Even if you plan to attend the special meeting, to ensure a quorum is present to hold the special meeting, we would ask you to complete and return the proxy card in the enclosed prepaid envelope. If you sign, date and mail your proxy card without indicating how you want to vote, then your proxy will be counted as a vote “FOR” the merger proposal, “FOR” the merger-related compensation proposal and “FOR” the adjournment proposal. Failing to instruct your broker how to vote shares held by you in “street name,” will have the same effect as a vote against the merger proposal, but will have no effect on the outcome of the merger-related compensation proposal or the adjournment proposal.
The board of directors of Atlantic unanimously recommends that Atlantic stockholders vote “FOR” the merger proposal, “FOR” the merger-related compensation proposal and “FOR” the adjournment proposal.

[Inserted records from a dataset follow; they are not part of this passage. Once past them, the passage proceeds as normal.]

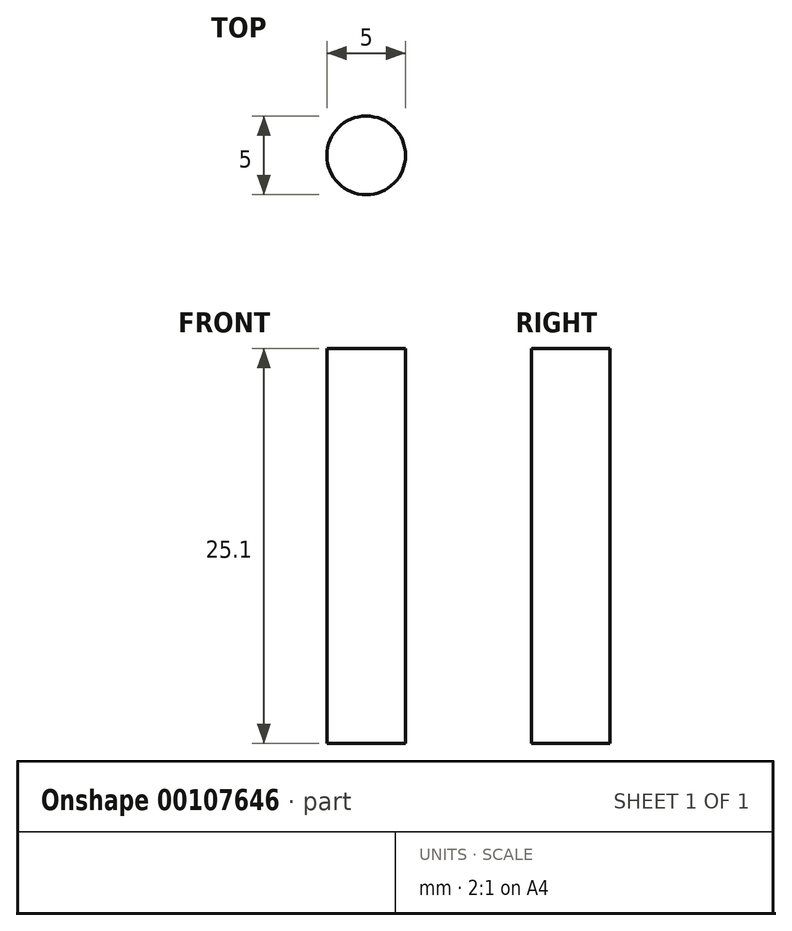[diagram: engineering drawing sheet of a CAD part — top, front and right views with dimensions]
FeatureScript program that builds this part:
annotation { "Feature Type Name" : "Feature", "Feature Type Description" : "" }
export const myFeature = defineFeature(function(context is Context, id is Id, definition is map)
    precondition{}
    {
        {
            var Q0;
            Q0=qCreatedBy(makeId("Top.planeOp"),FACE);
            var sketch = newSketch(context, id + "F0", { "sketchPlane" : qUnion([Q0])});
            skCircle(sketch, "E0", {"center": v(0, 0) * mm, "radius": 2.5 * mm});
            skSolve(sketch);
        }
        {
            var Q0;
            Q0=makeQuery(id+"F0.imprint","IMPRINT",FACE,{"disambiguationData":[TD([[makeQuery(id+"F0.imprint","IMPRINT",EDGE,{"derivedFrom":sQuery(id+"F0.wireOp",EDGE,"E0")}),1.0]])]});
            extrude(context, id + "F1", {"entities" : qUnion([Q0]), "depth" : 25.1 * mm});
        }
    });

You should read carefully this entire proxy statement/prospectus, including the appendices hereto and the documents incorporated by reference herein, because it contains important information about the merger and the related transactions. You may also find this proxy statement/prospectus posted on the Internet at
http://www.irinfo.com/acfc/acfc.html.
In particular, you should read carefully the information set forth under “Risk Factors” beginning on page 29 of this proxy statement/prospectus, which discusses the risks relating to the merger.On behalf of the board of directors of Atlantic, thank you for your prompt consideration to this important matter.
By Order of the Board of Directors of Atlantic,
Tracy L. Keegan
Executive Vice President,
Chief Financial Officer and
Corporate Secretary
The shares of Ameris common stock to be issued in the merger are not savings or deposit accounts or other obligations of any bank or nonbank subsidiary of Ameris or Atlantic, and are not insured by the Federal Deposit Insurance Corporation or any other governmental agency.

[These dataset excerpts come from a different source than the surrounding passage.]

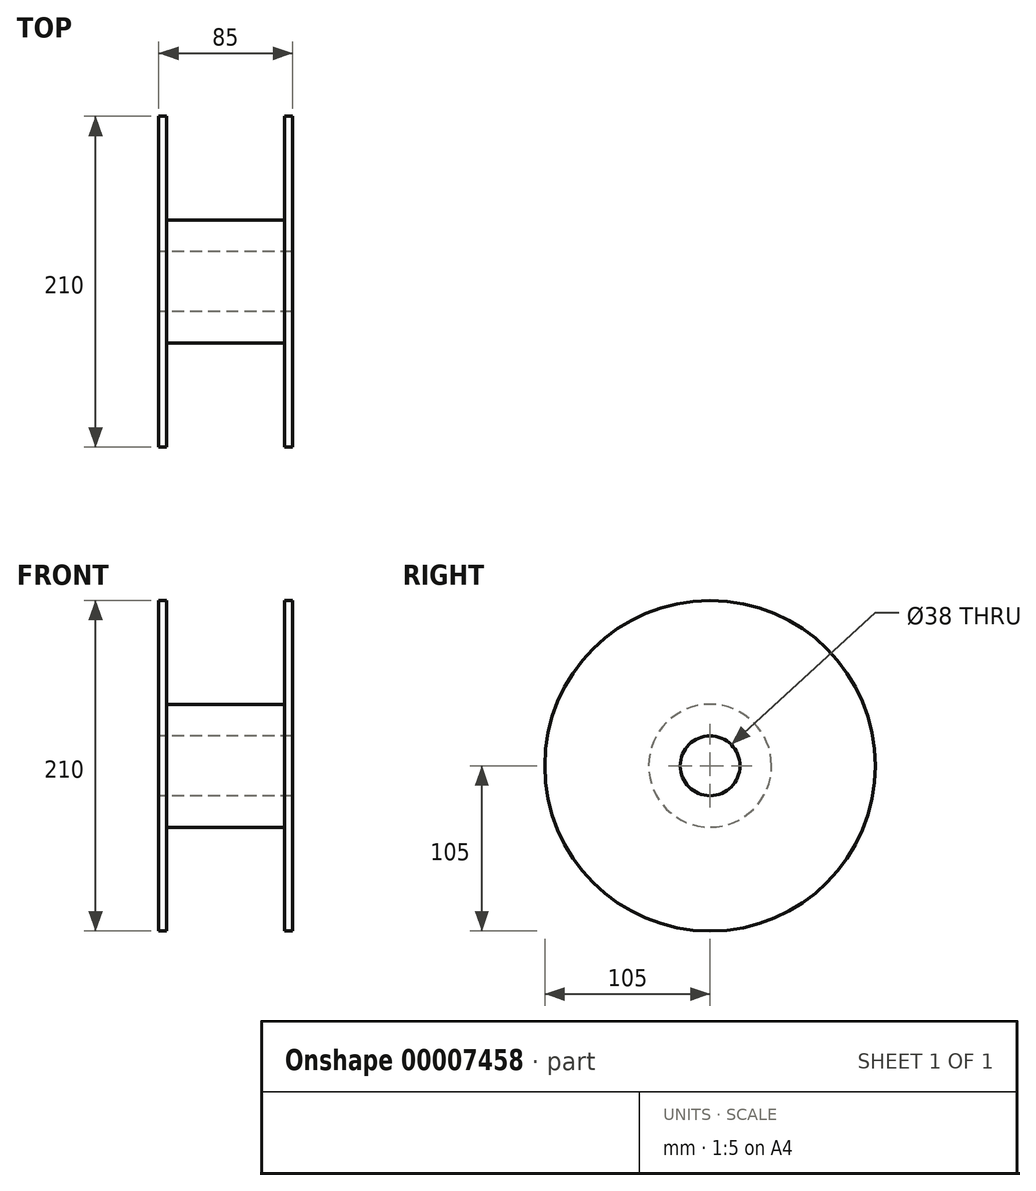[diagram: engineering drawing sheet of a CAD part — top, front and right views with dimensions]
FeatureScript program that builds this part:
annotation { "Feature Type Name" : "Feature", "Feature Type Description" : "" }
export const myFeature = defineFeature(function(context is Context, id is Id, definition is map)
    precondition{}
    {
        {
            var Q0;
            Q0=qCreatedBy(makeId("Top.planeOp"),FACE);
            var sketch = newSketch(context, id + "F0", { "sketchPlane" : qUnion([Q0])});
            skLineSegment(sketch, "E0", {"start": v(0, 0) * mm, "end": v(0, 19) * mm});
            skLineSegment(sketch, "E1", {"start": v(0, 19) * mm, "end": v(85, 19) * mm});
            skLineSegment(sketch, "E2", {"start": v(85, 19) * mm, "end": v(85, 105) * mm});
            skLineSegment(sketch, "E3", {"start": v(85, 105) * mm, "end": v(80, 105) * mm});
            skLineSegment(sketch, "E4", {"start": v(80, 105) * mm, "end": v(80, 39) * mm});
            skLineSegment(sketch, "E5", {"start": v(80, 39) * mm, "end": v(5, 39) * mm});
            skLineSegment(sketch, "E6", {"start": v(5, 39) * mm, "end": v(5, 105) * mm});
            skLineSegment(sketch, "E7", {"start": v(5, 105) * mm, "end": v(0, 105) * mm});
            skLineSegment(sketch, "E8", {"start": v(0, 105) * mm, "end": v(0, 19) * mm});
            skLineSegment(sketch, "E9", {"start": v(0, 0) * mm, "end": v(153.9, 0) * mm, "construction": true});
            skSolve(sketch);
        }
        {
            var Q0;
            Q0=makeQuery(id+"F0.imprint","IMPRINT",FACE,{"disambiguationData":[TD([[makeQuery(id+"F0.imprint","IMPRINT",EDGE,{"derivedFrom":sQuery(id+"F0.wireOp",EDGE,"E1")}),1.0]])]});
            var Q1;
            Q1=sQuery(id+"F0.wireOp",EDGE,"E9");
            revolve(context, id + "F1", {"entities" : qUnion([Q0]), "axis" : qUnion([Q1]), "revolveType" : RevolveType.FULL});
        }
    });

Neither the Securities and Exchange Commission nor any state securities commission has approved or disapproved the securities to be issued in the merger or passed upon the adequacy or accuracy of this proxy statement/prospectus. Any representation to the contrary is a criminal offense.
This proxy statement/prospectus is dated [•], 2018, and is being first mailed to Atlantic stockholders on or about [•], 2018.